L’idée c’était de faire un album avec Deportivo, mais je ne sais pas pour quelle raison on n’a jamais réussi à se voir les deux dernières années. A la base je n’avais pas l’intention de faire un truc tout seul, mais je continuais toujours à écrire des chansons de mon côté à la fin de la tournée de Domino. J’ai fait écouter à un ou deux potes et puis à Olivier Caillart, le boss de Panenka (label de Navarre) et il m’a incité à faire mon truc. Du coup, j’ai essayé de faire en sorte que ce soit différent de Deportivo.

Tu n’as pas eu envie de collaborer avec d’autres musiciens ?
Bah non… Tu sais quand tu as parcouru un long moment comme ça avec un groupe, si tu fais quelque chose de différent, c’est mieux de le faire tout seul au moins une fois, pour respirer un peu. Parce que la vie de trois mecs comme ça c’est parfois un peu le bordel. Tout le monde a son petit ego : « moi je trouve que c’est mieux comme ça, nan moi je pense que c’est plutôt comme ça… »

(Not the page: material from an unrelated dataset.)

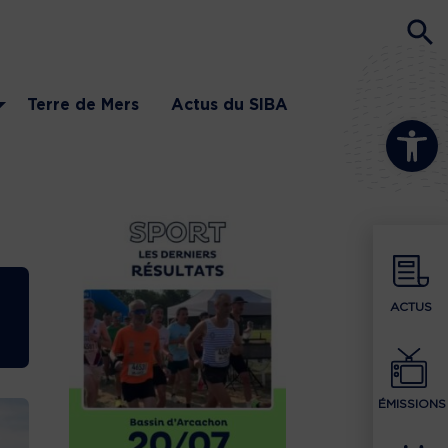
Terre de Mers
Actus du SIBA
Ouvrir la b
ACTUS
ÉMISSIONS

Du coup c’est difficile de d’aller à fond dans une direction ?
Tu peux partir dans un truc radical, mais ça va être de longues discussions. Là, j’avais de longues discussions avec moi-même. Et c’est plus facile. Mais j’adore jouer avec mes potes, j’espère qu’un jour on pourra refaire Deportivo. Il suffit juste qu’eux me disent « on y va ! ».

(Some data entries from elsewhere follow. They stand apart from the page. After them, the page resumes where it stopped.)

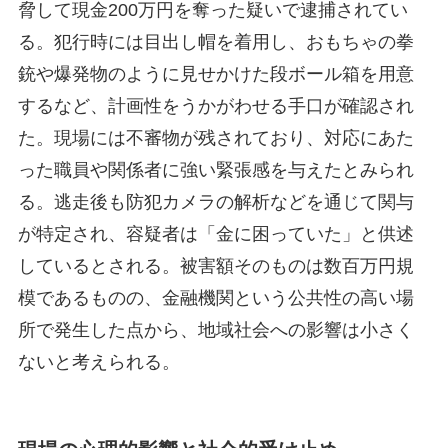
脅して現金200万円を奪った疑いで逮捕されてい
る。犯行時には目出し帽を着用し、おもちゃの拳
銃や爆発物のように見せかけた段ボール箱を用意
するなど、計画性をうかがわせる手口が確認され
た。現場には不審物が残されており、対応にあた
った職員や関係者に強い緊張感を与えたとみられ
る。逃走後も防犯カメラの解析などを通じて関与
が特定され、容疑者は「金に困っていた」と供述
しているとされる。被害額そのものは数百万円規
模であるものの、金融機関という公共性の高い場
所で発生した点から、地域社会への影響は小さく
ないと考えられる。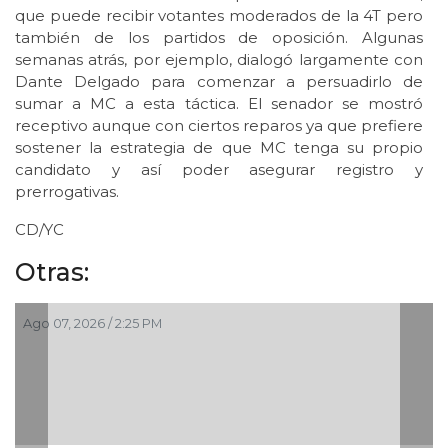
que puede recibir votantes moderados de la 4T pero
también de los partidos de oposición. Algunas
semanas atrás, por ejemplo, dialogó largamente con
Dante Delgado para comenzar a persuadirlo de
sumar a MC a esta táctica. El senador se mostró
receptivo aunque con ciertos reparos ya que prefiere
sostener la estrategia de que MC tenga su propio
candidato y así poder asegurar registro y
prerrogativas.
CD/YC
Otras:
Ago 07, 2026 / 2:25 PM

Pour toi c’est un prolongement, une suite de Deportivo ou bien un projet différent qui satisfait d’autres facettes de ta personnalité ?
C’est nécessairement un prolongement. Ce n’est pas loin de ce que pourrait être Deportivo, sauf qu’évidemment il manque l’âme de mes deux copains, la manière dont ils jouent et tout ça.

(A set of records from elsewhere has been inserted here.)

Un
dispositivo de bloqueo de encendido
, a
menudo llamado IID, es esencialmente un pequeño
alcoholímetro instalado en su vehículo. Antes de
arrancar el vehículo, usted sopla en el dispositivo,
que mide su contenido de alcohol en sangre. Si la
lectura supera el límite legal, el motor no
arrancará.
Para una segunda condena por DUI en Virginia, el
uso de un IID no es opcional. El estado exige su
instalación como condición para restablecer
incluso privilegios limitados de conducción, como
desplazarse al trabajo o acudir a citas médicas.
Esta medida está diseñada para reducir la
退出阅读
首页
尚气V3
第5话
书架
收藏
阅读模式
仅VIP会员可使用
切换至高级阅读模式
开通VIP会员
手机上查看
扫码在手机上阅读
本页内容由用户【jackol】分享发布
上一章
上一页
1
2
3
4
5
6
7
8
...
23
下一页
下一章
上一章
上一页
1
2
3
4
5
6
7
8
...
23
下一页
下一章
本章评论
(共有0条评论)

Mais tu n’as pas voulu recommencer à zéro, montrer une autre facette de toi ?
Si, l’idée c’était quand même de faire les choses différemment. Je fais tout à l’instinct, donc ça s’est fait assez naturellement, sans intellectualiser. Du coup la direction s’est imposée avec les éléments que j’avais sous la main pour composer : les claviers, les boîtes à rythme, mon téléphone portable que j’utilisais pour trouver la base des chansons. Bizarrement, les chansons que j’ai trouvé avec mon téléphone sont les plus rock de l’album, les moins électro. Avec ces éléments-là j’ai trouvé un petit jardin un peu ludique dans lequel je peux m’amuser. J’essaie toujours de trouver quelque chose qui me permette de m’amuser en composant, sinon je me fais chier. Faire différemment, c’est fuir l’ennui. Parce que c’est facile d’entrer dans une sorte de routine. C’est bien de se laisser un peu porter par ce que tu as appris sur un album précédent, mais c’est bien aussi de temps à autre de se faire un peu violence et d’insister dans quelque chose de différent. Si tu vois un aspect à creuser pour que ça t’amène dans d’autres directions, il ne faut pas hésiter.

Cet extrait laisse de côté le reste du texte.